Mentre altre decine di migranti provenienti dalla vicina Turchia stanno continuando a sbarcare su questo estremo lembo di terra greca nell’Egeo orientale, in risposta ai violenti incidenti di martedì, il capo della polizia greca (Elas) Dimitris Tsaknakis ha disposto l’invio sull’isola di due squadre anti-sommossa (40 uomini) a bordo di un aereo da trasporto militare C-130. A queste si aggiungono 12 poliziotti dell’unità immigrazione, tra cui uno che parla l’arabo, e altri 250 agenti provenienti dalle isole vicine. La frettolosa decisione è venuta in seguito all’allarme lanciato dal sindaco di Kos, Giorgos Kiritsis, il quale aveva detto che la situazione poteva sfuggire di mano e che c’era il rischio concreto che potesse “scorrere sangue”.

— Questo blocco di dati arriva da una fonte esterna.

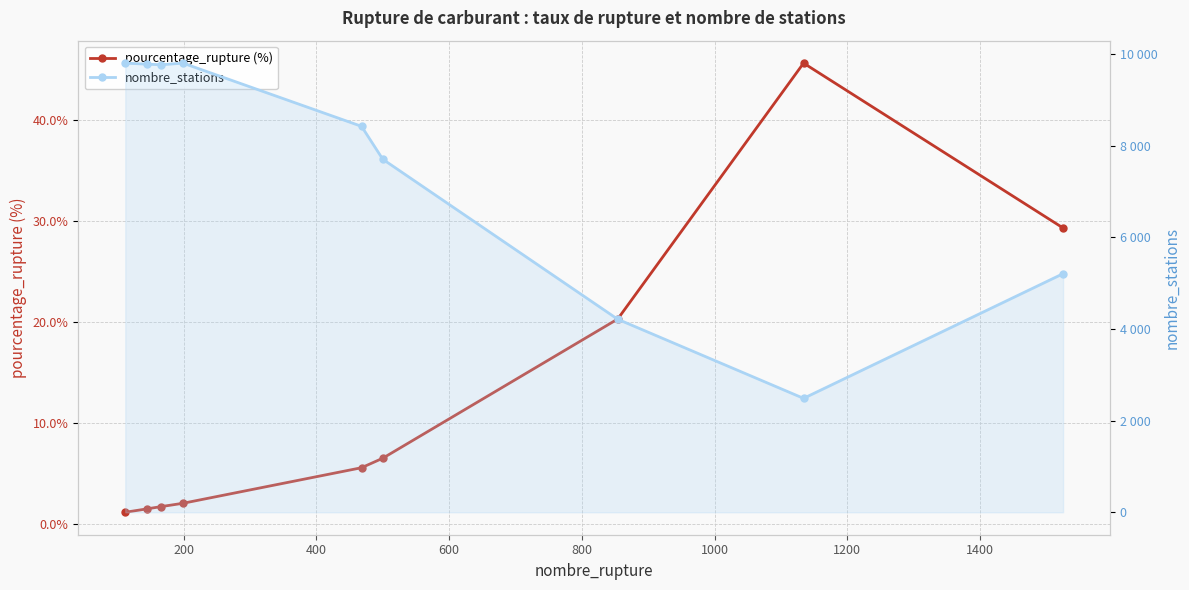

What is the value of the nombre_stations point at the 2nd from the left?

9783.0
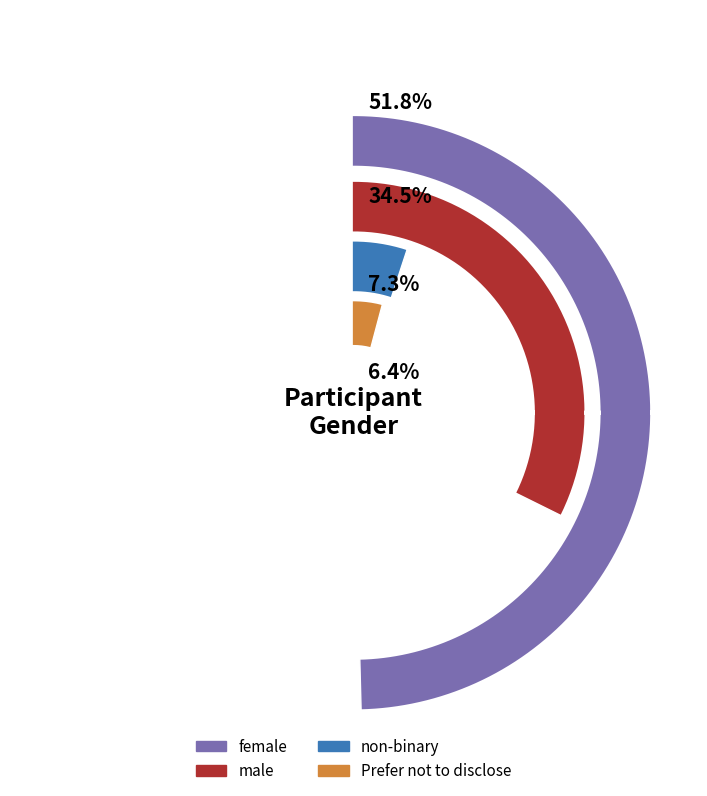

Count the number of slices in the pie.

4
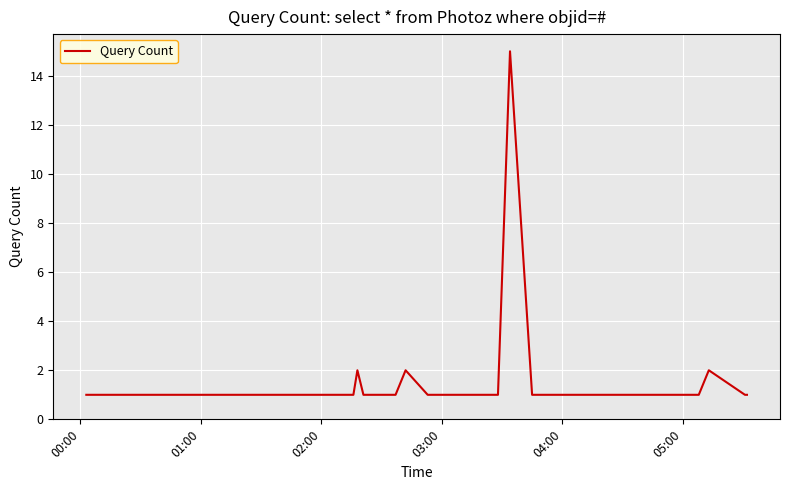

What is the difference between the maximum and minimum values?

14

Sull’isola, dove vivono 33mila persone e che era mèta ogni anno di migliaia di turisti, ci sono ormai oltre 7.000 migranti in attesa di ricevere i documenti d’identità per poter proseguire il loro viaggio verso altri Paesi europei. I rifugiati sono accampati in tende da campeggio e sotto ripari di fortuna in giardinetti, parcheggi e viali nella cittadina di Kos e in parte sono stati trasferiti e chiusi all’interno dello stadio locale, trasformato in provvisorio centro di raccolta e distribuzione dei documenti, dove ieri sono avvenuti gli incidenti.
Le ONG: Quinte colonne di Washington
La gestione della crisi immigrazione da parte delle autorità elleniche è stata duramente criticata dall’organizzazione internazionale Medici Senza Frontiere che si è detta “molto preoccupata” per la situazione. Ancora più dura la presa di posizione dell’Agenzia per i Rifugiati delle Nazioni Unite (Unhcr) per l’Europa la quale ha detto senza mezzi termini che la risposta di Atene al problema è stata sinora “totalmente vergognosa” in quanto gran parte di coloro che sono sbarcati sulle isole dell’Egeo orientale sono stati costretti a dormire all’aperto senza poter disporre nemmeno dei servizi igienici.